Data items
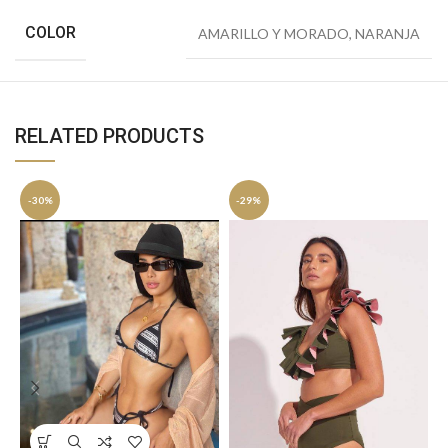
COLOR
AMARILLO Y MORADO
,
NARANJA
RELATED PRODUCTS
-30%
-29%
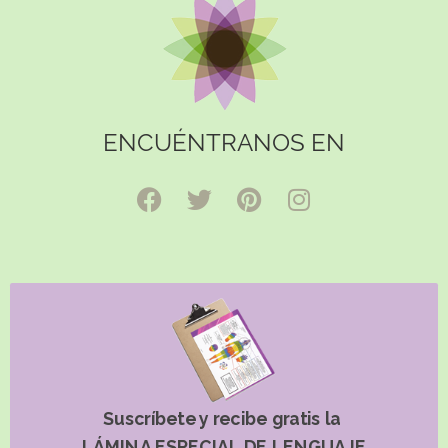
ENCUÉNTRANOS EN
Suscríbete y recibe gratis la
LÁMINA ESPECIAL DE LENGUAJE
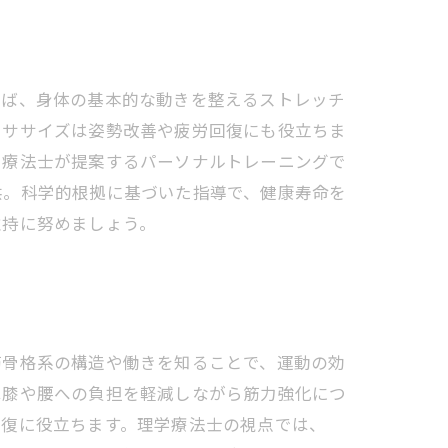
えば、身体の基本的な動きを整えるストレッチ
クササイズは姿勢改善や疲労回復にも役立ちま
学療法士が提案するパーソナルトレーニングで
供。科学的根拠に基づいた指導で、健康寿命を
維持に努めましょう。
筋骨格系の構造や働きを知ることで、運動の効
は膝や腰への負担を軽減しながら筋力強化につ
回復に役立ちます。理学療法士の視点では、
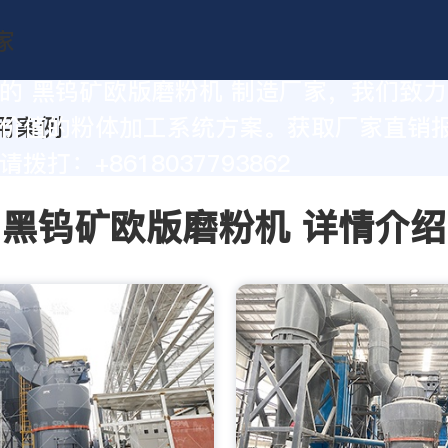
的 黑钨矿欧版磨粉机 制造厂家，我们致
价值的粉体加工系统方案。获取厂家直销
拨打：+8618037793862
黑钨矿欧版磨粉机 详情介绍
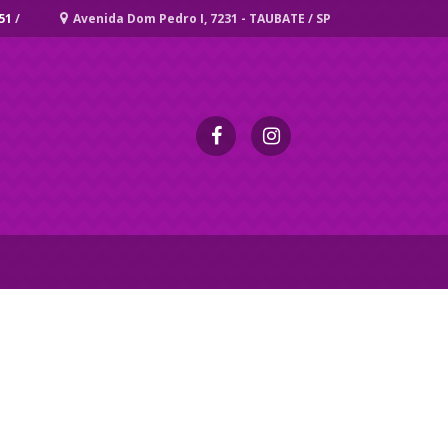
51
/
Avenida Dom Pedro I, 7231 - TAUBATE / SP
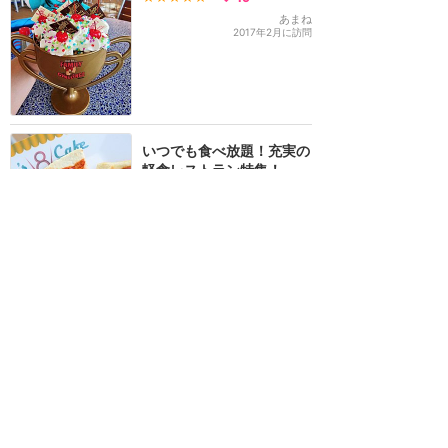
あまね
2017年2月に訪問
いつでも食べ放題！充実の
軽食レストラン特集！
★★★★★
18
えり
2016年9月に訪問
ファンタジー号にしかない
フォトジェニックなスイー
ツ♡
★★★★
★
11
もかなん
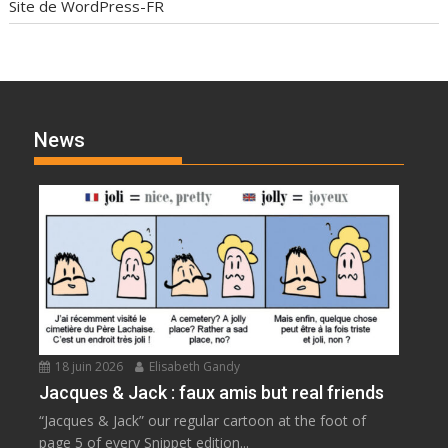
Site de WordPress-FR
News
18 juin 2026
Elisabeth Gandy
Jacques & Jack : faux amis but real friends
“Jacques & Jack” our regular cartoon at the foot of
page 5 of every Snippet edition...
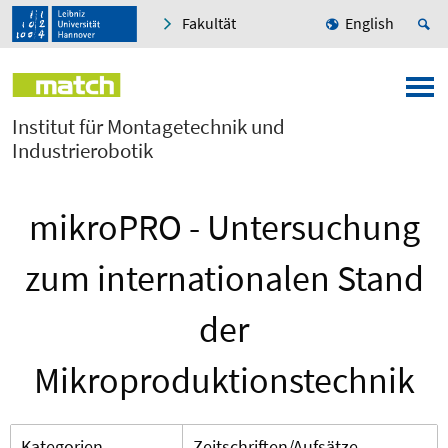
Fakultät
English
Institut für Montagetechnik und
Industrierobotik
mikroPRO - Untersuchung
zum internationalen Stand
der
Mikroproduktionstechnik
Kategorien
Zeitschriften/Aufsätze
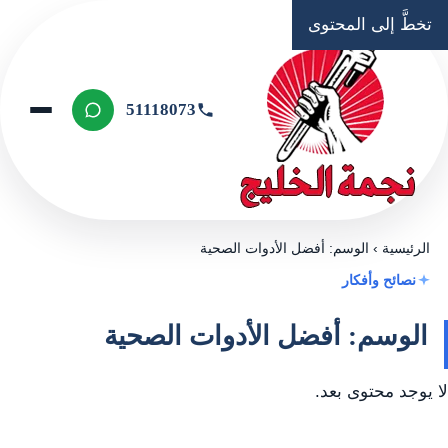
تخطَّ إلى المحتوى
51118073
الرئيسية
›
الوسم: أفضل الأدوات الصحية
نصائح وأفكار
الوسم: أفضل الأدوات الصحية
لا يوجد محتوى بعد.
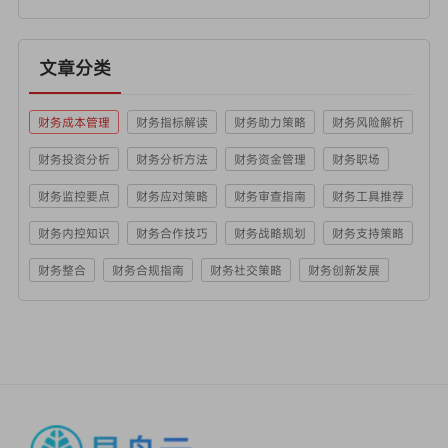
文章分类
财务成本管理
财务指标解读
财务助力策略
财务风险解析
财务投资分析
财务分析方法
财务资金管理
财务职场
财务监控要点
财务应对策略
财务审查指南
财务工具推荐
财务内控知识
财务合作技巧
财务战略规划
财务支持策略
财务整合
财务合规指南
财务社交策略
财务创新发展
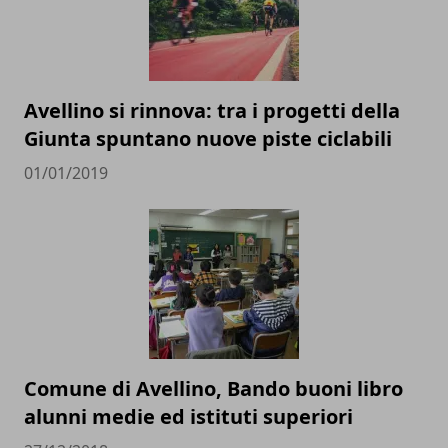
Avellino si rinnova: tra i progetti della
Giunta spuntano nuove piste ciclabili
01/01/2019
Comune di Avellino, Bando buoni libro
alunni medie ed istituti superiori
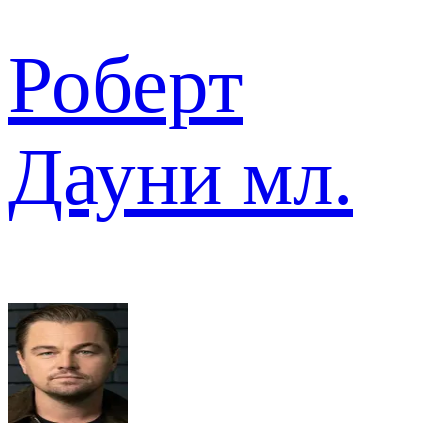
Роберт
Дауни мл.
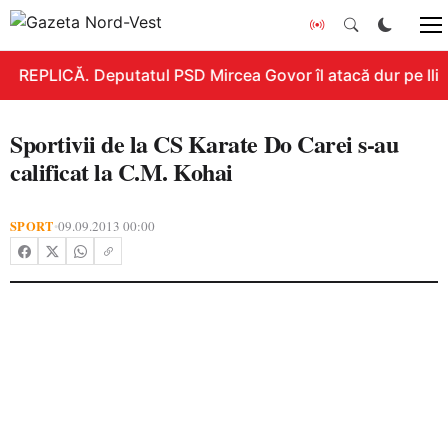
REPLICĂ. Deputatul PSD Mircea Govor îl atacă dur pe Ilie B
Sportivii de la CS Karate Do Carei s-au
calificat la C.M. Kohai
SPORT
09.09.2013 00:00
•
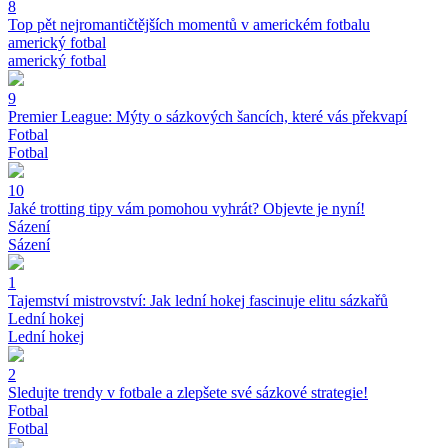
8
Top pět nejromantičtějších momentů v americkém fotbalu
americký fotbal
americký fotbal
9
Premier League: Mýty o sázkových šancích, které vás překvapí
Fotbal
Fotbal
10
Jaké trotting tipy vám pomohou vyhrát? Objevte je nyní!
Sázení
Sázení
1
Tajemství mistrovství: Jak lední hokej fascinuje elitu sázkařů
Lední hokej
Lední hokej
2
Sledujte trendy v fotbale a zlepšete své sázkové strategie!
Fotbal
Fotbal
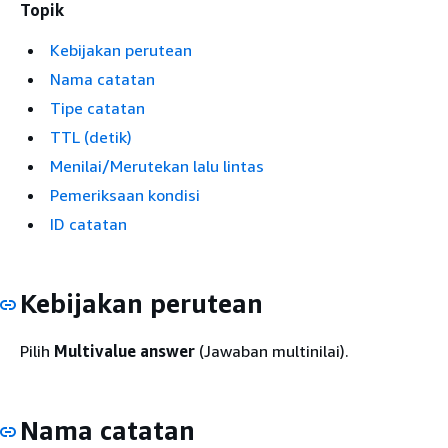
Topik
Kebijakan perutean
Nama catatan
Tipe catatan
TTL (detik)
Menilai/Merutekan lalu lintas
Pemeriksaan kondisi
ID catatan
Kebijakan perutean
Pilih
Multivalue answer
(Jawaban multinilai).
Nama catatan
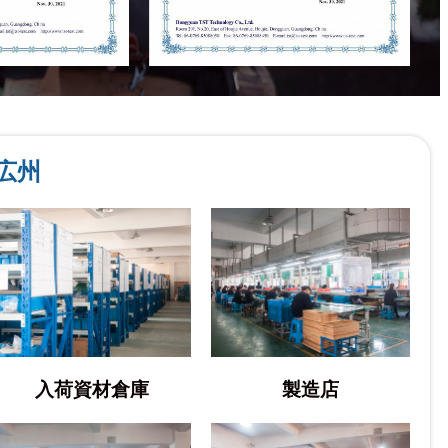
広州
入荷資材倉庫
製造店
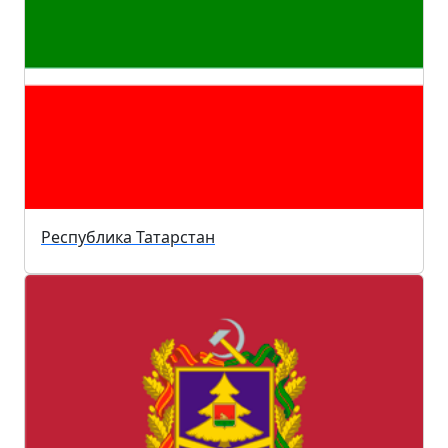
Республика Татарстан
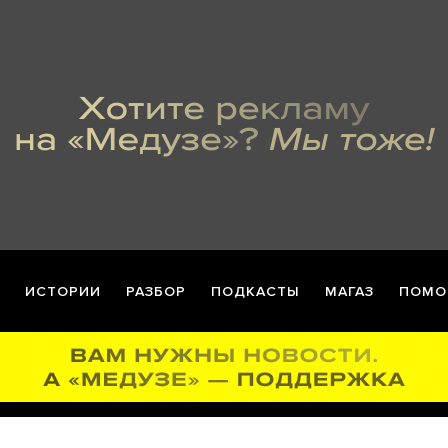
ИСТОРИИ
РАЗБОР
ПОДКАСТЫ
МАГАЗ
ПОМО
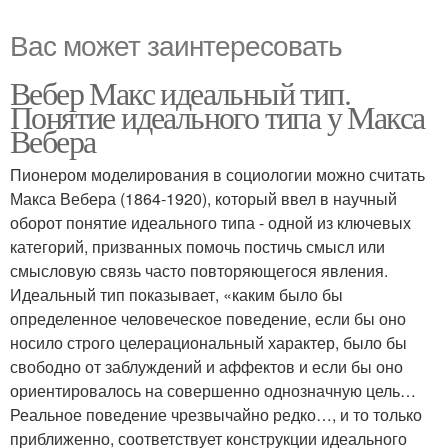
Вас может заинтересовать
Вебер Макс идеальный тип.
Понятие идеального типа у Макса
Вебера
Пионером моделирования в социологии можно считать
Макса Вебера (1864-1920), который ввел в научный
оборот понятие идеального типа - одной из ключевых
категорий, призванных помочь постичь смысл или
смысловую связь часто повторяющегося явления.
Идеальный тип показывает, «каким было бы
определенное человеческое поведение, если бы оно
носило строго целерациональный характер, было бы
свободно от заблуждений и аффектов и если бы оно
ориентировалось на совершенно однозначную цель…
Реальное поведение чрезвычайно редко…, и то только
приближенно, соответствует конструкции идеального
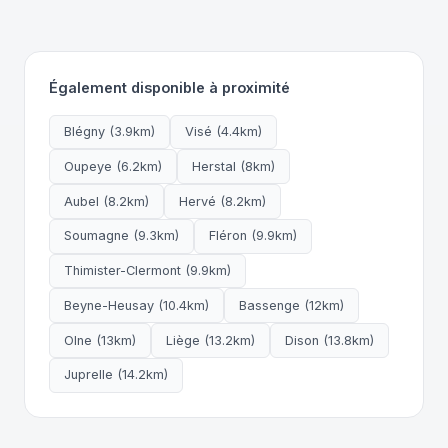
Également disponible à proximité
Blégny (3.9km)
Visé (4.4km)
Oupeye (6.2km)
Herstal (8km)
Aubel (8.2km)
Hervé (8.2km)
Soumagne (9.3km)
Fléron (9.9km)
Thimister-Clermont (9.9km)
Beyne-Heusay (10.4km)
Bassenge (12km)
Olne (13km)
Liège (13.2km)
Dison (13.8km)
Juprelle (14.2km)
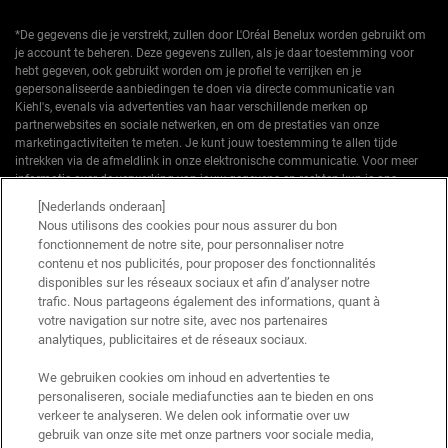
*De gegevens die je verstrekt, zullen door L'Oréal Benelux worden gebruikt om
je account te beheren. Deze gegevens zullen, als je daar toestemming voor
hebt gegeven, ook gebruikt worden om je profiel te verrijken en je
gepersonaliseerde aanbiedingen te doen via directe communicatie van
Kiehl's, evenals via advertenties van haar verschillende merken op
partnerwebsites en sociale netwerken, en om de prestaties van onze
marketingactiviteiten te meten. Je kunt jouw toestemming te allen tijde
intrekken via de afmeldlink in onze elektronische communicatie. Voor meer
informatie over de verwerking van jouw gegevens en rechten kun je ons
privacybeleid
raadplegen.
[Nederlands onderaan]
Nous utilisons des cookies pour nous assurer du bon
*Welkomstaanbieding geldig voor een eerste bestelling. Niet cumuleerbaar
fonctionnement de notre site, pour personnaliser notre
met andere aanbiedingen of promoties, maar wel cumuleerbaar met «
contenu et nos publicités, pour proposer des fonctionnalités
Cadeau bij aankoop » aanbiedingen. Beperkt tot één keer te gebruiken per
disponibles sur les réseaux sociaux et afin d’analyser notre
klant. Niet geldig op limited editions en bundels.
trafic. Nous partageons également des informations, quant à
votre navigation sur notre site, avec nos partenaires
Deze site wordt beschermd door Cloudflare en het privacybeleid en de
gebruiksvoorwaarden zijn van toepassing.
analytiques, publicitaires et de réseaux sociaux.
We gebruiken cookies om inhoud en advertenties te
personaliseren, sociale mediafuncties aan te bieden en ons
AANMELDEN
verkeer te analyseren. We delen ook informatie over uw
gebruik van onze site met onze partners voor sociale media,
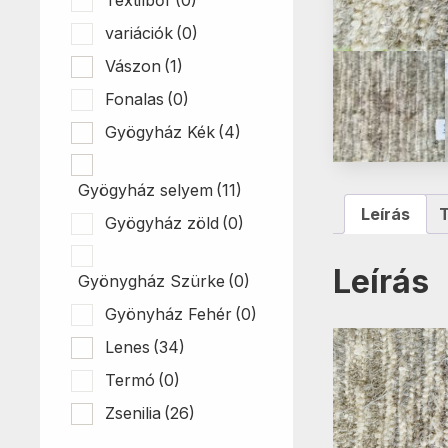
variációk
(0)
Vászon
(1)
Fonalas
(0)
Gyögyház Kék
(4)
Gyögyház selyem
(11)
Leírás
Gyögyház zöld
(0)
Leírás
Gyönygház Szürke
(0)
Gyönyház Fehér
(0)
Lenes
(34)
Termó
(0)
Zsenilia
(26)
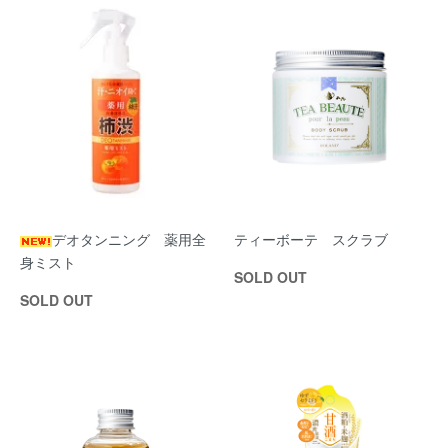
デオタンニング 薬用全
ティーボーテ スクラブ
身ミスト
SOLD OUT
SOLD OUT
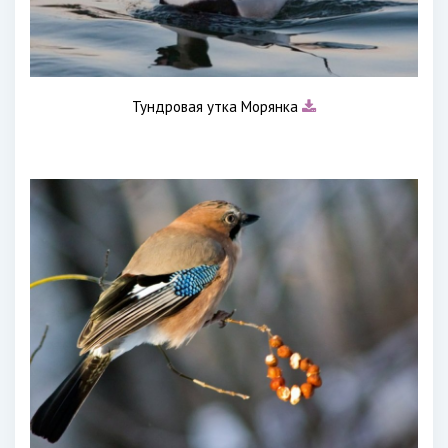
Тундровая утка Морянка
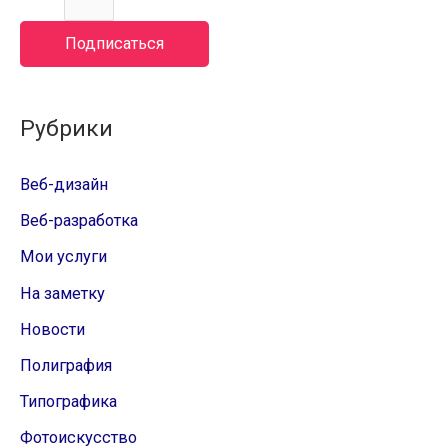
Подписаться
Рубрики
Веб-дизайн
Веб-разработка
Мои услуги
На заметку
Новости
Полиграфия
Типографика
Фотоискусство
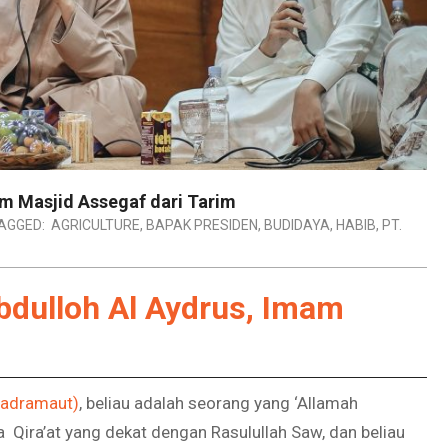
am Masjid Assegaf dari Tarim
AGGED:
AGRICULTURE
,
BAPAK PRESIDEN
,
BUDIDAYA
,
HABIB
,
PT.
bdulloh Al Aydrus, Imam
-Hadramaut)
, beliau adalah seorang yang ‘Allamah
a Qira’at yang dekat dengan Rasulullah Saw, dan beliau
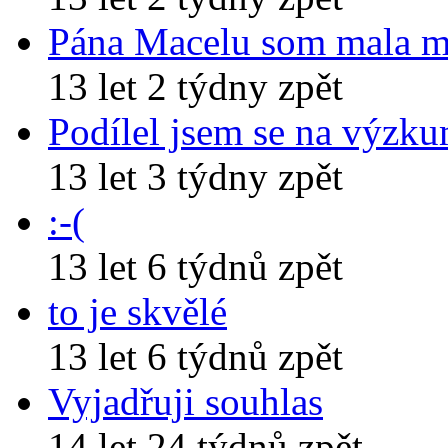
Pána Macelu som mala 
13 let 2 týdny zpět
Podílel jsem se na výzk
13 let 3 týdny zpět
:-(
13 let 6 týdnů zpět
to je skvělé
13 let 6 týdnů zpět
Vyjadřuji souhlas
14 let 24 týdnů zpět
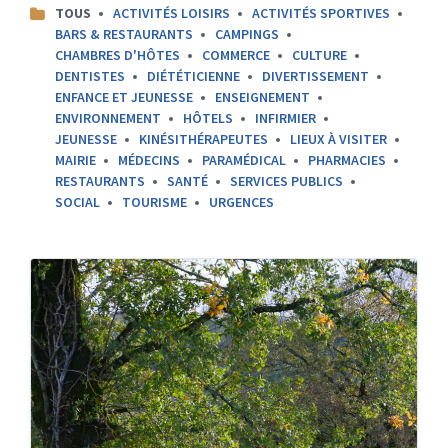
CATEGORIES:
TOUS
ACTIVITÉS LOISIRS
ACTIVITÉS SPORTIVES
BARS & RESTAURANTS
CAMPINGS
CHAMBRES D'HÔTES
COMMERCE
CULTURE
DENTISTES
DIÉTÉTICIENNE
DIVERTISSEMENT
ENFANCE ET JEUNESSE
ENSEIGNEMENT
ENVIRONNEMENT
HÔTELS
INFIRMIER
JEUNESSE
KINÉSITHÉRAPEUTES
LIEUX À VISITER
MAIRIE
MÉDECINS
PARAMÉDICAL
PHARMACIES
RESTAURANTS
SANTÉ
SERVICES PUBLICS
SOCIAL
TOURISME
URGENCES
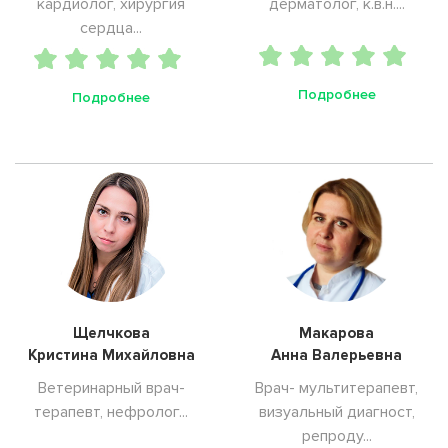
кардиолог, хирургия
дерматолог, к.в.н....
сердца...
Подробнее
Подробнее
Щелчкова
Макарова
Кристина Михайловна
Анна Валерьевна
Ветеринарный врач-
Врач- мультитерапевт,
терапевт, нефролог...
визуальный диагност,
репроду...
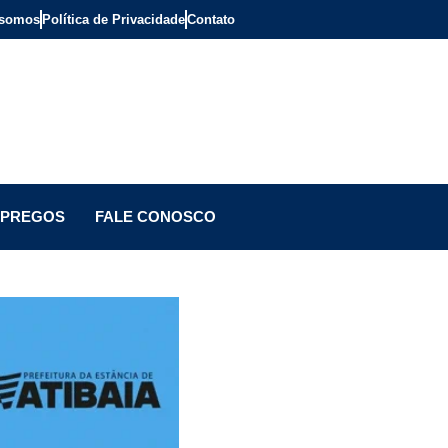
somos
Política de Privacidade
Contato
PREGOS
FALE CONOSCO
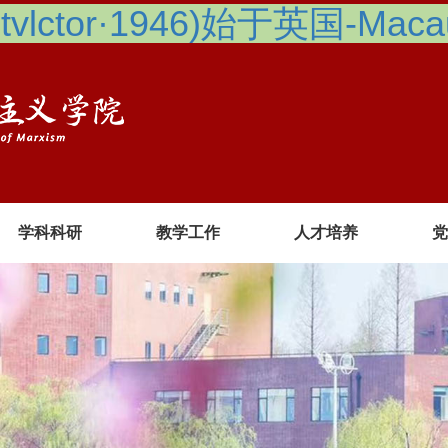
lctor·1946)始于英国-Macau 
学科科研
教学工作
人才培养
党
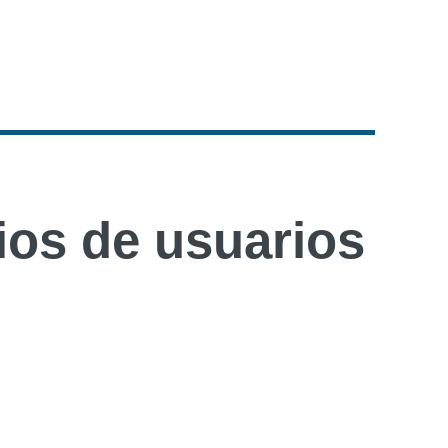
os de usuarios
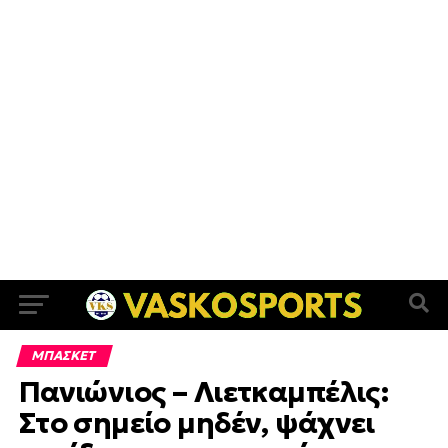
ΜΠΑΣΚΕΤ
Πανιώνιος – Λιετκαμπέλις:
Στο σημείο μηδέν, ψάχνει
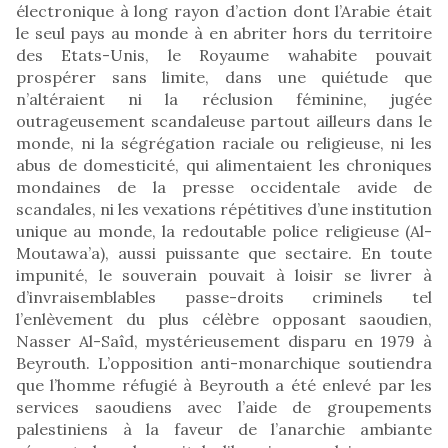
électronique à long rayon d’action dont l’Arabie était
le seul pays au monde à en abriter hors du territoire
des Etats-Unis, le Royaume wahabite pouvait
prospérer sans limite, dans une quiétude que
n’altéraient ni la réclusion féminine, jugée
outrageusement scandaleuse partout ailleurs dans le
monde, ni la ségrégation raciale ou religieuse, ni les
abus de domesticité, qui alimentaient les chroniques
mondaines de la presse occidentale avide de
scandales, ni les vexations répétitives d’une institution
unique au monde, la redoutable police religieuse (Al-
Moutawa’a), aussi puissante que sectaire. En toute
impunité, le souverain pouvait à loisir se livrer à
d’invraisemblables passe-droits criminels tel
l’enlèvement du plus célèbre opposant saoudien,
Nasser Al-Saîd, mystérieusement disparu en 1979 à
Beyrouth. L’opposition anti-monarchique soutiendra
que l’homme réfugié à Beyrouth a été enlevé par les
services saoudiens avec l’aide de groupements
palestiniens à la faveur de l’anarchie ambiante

§ Task directions:
Rewrite the rows from the line with "Pána Macelu som mala" to the line with "Στο σημείο μηδέν, ψάχνει", putting "zpátky" wherever "zpět" appears and keeping everything else the same. Leave the pictures out.

§ Reply to the task:
Pána Macelu som mala 
13 let 2 týdny zpátky
Podílel jsem se na výzk
13 let 3 týdny zpátky
:-(
13 let 6 týdnů zpátky
to je skvělé
13 let 6 týdnů zpátky
Vyjadřuji souhlas
14 let 24 týdnů zpátky
CATEGORIES:
TOUS
ACTIVITÉS LOISIRS
ACTIVITÉS SPORTIVES
BARS & RESTAURANTS
CAMPINGS
CHAMBRES D'HÔTES
COMMERCE
CULTURE
DENTISTES
DIÉTÉTICIENNE
DIVERTISSEMENT
ENFANCE ET JEUNESSE
ENSEIGNEMENT
ENVIRONNEMENT
HÔTELS
INFIRMIER
JEUNESSE
KINÉSITHÉRAPEUTES
LIEUX À VISITER
MAIRIE
MÉDECINS
PARAMÉDICAL
PHARMACIES
RESTAURANTS
SANTÉ
SERVICES PUBLICS
SOCIAL
TOURISME
URGENCES
кардиолог, хирургия
дерматолог, к.в.н....
сердца...
Подробнее
Подробнее
Щелчкова
Макарова
Кристина Михайловна
Анна Валерьевна
Ветеринарный врач-
Врач- мультитерапевт,
терапевт, нефролог...
визуальный диагност,
репроду...
somos
Política de Privacidade
Contato
PREGOS
FALE CONOSCO
lctor·1946)始于英国-Macau 
学科科研
教学工作
人才培养
党
os de usuarios
ΜΠΑΣΚΕΤ
Πανιώνιος – Λιετκαμπέλις:
Στο σημείο μηδέν, ψάχνει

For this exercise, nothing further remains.